"""
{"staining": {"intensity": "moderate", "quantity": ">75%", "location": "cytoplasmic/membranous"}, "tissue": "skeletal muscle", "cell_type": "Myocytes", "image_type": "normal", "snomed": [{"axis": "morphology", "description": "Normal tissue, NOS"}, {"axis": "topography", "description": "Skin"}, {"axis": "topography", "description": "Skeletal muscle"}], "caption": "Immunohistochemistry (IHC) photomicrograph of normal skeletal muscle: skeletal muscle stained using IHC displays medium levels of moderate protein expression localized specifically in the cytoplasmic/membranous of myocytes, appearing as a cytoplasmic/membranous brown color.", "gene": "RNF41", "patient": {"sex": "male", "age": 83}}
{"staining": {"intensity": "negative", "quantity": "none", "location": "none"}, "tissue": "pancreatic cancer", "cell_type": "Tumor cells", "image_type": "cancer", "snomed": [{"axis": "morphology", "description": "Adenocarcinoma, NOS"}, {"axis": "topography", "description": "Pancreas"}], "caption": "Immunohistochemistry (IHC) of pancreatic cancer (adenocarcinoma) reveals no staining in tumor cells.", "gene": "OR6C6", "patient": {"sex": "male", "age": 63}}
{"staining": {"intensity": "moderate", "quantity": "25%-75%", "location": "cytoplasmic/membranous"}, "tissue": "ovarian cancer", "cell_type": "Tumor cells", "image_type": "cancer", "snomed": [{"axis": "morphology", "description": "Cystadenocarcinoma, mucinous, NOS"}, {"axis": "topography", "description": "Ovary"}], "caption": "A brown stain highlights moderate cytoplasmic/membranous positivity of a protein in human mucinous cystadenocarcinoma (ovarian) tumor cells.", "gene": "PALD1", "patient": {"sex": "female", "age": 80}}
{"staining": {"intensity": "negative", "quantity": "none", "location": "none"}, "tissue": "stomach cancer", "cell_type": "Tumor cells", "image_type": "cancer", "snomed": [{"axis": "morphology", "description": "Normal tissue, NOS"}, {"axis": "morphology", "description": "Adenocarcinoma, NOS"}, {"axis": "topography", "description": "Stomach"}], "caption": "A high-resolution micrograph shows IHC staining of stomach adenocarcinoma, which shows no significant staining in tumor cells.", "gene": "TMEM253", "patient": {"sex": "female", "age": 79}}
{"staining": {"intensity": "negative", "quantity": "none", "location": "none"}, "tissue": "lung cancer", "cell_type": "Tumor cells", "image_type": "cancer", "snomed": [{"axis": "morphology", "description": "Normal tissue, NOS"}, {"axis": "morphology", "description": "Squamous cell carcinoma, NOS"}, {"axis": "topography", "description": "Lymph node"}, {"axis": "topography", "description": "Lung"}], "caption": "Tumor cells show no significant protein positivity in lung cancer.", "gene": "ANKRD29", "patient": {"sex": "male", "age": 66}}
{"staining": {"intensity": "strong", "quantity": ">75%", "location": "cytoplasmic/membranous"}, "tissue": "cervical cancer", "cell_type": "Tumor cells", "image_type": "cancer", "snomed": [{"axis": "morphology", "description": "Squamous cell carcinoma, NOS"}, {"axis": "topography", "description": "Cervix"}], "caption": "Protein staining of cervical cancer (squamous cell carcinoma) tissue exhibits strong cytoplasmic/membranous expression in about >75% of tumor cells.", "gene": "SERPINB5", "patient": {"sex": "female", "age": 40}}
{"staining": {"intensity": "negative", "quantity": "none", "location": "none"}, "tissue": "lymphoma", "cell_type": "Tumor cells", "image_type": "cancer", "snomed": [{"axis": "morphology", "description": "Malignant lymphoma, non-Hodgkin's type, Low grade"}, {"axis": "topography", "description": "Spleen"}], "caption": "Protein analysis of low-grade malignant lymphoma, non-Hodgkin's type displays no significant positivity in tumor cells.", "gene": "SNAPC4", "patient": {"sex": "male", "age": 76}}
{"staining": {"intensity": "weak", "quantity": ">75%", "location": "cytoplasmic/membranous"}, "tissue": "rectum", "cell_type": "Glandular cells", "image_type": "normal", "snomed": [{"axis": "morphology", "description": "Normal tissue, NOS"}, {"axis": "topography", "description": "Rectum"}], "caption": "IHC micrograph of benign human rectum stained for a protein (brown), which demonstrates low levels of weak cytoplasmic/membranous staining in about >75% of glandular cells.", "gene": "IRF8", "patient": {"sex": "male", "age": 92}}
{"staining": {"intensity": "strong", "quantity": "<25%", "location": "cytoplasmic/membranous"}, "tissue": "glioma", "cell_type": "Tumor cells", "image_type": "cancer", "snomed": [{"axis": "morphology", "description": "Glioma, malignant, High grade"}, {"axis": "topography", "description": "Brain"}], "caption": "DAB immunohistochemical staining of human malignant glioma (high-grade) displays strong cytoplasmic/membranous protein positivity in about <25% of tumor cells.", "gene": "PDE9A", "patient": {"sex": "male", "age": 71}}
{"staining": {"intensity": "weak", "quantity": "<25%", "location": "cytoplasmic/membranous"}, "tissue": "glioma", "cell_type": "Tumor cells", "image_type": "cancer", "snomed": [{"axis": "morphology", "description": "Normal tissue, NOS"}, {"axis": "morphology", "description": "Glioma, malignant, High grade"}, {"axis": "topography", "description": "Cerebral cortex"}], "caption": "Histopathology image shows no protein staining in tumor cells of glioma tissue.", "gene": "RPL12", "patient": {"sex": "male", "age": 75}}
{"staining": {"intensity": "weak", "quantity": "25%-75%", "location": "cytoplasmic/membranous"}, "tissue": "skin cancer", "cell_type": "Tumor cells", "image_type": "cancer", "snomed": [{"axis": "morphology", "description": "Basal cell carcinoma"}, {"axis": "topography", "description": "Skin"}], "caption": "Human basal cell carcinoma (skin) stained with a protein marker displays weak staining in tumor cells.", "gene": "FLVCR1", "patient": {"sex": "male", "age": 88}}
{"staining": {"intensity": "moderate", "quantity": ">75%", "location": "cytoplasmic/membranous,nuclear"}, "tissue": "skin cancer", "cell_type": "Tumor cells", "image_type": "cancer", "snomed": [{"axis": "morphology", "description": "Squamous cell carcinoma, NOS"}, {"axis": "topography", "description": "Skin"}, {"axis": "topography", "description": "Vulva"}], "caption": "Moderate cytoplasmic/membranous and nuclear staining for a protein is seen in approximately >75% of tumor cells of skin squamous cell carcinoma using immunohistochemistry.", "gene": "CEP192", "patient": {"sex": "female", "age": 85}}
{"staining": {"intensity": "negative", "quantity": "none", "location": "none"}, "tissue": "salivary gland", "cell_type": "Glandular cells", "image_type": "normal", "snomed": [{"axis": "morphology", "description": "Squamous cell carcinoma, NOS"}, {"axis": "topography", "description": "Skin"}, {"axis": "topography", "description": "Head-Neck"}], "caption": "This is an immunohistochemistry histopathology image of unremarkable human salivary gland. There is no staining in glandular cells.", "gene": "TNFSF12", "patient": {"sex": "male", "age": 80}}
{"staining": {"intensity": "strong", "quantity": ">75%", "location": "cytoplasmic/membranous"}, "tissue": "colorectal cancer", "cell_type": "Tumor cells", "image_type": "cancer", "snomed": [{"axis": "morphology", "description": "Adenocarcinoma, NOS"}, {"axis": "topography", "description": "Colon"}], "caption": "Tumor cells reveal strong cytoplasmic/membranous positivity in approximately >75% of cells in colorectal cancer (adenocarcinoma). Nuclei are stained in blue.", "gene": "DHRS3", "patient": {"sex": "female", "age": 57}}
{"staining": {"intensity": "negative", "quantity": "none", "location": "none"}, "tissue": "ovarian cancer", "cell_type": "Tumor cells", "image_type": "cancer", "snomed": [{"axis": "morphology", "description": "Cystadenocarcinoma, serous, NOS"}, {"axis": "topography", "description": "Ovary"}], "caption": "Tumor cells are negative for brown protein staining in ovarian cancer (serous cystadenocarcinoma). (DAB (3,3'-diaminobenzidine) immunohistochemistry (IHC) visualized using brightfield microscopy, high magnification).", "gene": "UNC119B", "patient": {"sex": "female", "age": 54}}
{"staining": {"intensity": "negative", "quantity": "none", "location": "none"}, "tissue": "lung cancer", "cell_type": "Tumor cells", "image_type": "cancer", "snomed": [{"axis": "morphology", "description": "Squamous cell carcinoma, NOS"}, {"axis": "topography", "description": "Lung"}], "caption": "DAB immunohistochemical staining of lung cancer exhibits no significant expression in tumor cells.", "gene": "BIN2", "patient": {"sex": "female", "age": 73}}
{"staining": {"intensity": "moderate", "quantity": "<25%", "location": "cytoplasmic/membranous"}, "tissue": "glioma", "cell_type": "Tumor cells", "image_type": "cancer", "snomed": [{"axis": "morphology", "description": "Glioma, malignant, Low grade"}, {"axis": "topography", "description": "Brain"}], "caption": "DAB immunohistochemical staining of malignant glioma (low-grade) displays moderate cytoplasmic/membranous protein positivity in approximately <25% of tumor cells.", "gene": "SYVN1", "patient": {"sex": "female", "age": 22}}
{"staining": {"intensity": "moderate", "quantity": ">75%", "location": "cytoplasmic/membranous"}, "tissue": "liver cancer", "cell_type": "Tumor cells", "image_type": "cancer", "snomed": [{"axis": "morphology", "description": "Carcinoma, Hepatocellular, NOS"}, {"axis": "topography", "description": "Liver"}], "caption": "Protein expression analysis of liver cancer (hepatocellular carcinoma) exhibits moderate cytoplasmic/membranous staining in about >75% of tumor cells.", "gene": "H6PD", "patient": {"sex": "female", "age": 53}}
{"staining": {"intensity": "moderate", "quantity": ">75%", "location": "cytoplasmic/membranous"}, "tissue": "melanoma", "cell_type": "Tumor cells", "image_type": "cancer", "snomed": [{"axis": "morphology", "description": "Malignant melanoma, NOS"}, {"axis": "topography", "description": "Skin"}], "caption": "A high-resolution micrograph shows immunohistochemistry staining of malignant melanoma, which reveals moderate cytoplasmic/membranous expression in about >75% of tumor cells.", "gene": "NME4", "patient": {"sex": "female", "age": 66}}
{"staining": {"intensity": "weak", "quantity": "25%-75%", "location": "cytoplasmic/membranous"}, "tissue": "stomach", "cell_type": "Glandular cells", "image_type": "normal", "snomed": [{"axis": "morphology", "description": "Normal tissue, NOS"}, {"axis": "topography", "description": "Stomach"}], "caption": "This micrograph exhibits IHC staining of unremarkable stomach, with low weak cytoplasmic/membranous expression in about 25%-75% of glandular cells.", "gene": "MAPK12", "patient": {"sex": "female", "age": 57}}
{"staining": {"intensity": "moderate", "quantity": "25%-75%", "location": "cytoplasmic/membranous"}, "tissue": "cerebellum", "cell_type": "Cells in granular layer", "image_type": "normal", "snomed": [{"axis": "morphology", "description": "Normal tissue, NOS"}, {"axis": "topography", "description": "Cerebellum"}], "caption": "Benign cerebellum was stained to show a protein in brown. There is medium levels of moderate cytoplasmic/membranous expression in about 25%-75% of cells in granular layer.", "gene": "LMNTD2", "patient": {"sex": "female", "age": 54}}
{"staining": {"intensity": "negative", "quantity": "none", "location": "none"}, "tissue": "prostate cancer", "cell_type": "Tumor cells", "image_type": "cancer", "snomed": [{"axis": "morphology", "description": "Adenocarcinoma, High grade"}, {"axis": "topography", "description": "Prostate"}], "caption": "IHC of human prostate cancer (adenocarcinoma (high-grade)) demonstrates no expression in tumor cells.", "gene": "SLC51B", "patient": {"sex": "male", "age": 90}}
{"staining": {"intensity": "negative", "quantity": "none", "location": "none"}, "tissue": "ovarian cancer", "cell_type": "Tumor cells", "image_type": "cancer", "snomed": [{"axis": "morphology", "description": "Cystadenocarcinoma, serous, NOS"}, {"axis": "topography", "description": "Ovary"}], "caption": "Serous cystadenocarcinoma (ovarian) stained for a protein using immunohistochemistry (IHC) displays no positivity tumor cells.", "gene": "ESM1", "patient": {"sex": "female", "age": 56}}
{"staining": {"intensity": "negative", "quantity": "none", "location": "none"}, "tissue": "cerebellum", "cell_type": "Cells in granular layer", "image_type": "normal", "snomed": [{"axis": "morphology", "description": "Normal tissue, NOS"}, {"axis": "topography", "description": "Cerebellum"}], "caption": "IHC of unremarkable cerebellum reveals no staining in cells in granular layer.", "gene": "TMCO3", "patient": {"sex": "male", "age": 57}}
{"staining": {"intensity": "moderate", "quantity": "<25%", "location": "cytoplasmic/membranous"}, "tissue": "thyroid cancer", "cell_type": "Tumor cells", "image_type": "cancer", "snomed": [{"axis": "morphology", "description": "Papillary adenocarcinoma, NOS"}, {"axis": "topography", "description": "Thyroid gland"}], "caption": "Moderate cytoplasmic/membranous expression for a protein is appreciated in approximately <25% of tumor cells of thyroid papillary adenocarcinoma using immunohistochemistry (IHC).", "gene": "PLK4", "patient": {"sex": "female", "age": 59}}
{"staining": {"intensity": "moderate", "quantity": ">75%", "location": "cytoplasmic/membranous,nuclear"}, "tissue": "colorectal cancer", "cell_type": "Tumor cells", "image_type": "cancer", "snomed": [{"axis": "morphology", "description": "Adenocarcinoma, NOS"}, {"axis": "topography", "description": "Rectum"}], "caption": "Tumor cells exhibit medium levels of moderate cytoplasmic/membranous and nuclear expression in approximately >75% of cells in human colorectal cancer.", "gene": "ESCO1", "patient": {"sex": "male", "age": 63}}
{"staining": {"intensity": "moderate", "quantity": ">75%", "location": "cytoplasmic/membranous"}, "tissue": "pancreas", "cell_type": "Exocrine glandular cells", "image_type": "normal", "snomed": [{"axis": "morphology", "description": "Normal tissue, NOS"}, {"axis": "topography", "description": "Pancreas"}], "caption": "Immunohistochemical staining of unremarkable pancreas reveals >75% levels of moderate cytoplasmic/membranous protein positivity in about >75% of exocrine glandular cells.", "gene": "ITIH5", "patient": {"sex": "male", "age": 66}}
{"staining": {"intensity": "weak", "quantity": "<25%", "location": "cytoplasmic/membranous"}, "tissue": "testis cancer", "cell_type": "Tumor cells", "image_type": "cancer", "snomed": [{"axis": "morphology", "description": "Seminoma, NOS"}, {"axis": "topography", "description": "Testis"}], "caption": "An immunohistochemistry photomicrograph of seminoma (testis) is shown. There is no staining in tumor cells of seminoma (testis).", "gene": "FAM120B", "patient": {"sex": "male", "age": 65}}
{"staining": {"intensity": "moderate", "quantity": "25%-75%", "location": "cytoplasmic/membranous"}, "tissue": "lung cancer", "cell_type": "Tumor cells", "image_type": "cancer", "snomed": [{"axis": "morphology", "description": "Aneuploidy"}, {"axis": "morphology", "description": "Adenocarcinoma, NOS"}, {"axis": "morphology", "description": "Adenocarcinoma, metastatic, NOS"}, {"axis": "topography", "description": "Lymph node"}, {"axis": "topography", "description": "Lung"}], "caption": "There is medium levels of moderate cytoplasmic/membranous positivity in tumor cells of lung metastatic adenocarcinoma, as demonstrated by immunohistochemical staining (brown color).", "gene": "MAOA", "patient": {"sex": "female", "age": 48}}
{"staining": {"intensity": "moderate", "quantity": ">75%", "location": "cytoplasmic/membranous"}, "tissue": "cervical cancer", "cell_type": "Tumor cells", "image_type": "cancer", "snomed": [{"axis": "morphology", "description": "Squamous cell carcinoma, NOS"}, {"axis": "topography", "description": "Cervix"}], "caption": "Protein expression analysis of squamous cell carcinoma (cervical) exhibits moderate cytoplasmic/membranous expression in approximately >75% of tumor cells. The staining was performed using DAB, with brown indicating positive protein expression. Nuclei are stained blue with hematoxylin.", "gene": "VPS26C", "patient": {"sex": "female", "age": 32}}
"""
§ **ABOUT THIS TASK**: Taking the entries above, restate exactly those lines that fall between the line with "cells are negative" and the line with "analysis of liver", keeping both of those lines too.

§ **SOLUTION TO THE PROBLEM**:
{"staining": {"intensity": "negative", "quantity": "none", "location": "none"}, "tissue": "ovarian cancer", "cell_type": "Tumor cells", "image_type": "cancer", "snomed": [{"axis": "morphology", "description": "Cystadenocarcinoma, serous, NOS"}, {"axis": "topography", "description": "Ovary"}], "caption": "Tumor cells are negative for brown protein staining in ovarian cancer (serous cystadenocarcinoma). (DAB (3,3'-diaminobenzidine) immunohistochemistry (IHC) visualized using brightfield microscopy, high magnification).", "gene": "UNC119B", "patient": {"sex": "female", "age": 54}}
{"staining": {"intensity": "negative", "quantity": "none", "location": "none"}, "tissue": "lung cancer", "cell_type": "Tumor cells", "image_type": "cancer", "snomed": [{"axis": "morphology", "description": "Squamous cell carcinoma, NOS"}, {"axis": "topography", "description": "Lung"}], "caption": "DAB immunohistochemical staining of lung cancer exhibits no significant expression in tumor cells.", "gene": "BIN2", "patient": {"sex": "female", "age": 73}}
{"staining": {"intensity": "moderate", "quantity": "<25%", "location": "cytoplasmic/membranous"}, "tissue": "glioma", "cell_type": "Tumor cells", "image_type": "cancer", "snomed": [{"axis": "morphology", "description": "Glioma, malignant, Low grade"}, {"axis": "topography", "description": "Brain"}], "caption": "DAB immunohistochemical staining of malignant glioma (low-grade) displays moderate cytoplasmic/membranous protein positivity in approximately <25% of tumor cells.", "gene": "SYVN1", "patient": {"sex": "female", "age": 22}}
{"staining": {"intensity": "moderate", "quantity": ">75%", "location": "cytoplasmic/membranous"}, "tissue": "liver cancer", "cell_type": "Tumor cells", "image_type": "cancer", "snomed": [{"axis": "morphology", "description": "Carcinoma, Hepatocellular, NOS"}, {"axis": "topography", "description": "Liver"}], "caption": "Protein expression analysis of liver cancer (hepatocellular carcinoma) exhibits moderate cytoplasmic/membranous staining in about >75% of tumor cells.", "gene": "H6PD", "patient": {"sex": "female", "age": 53}}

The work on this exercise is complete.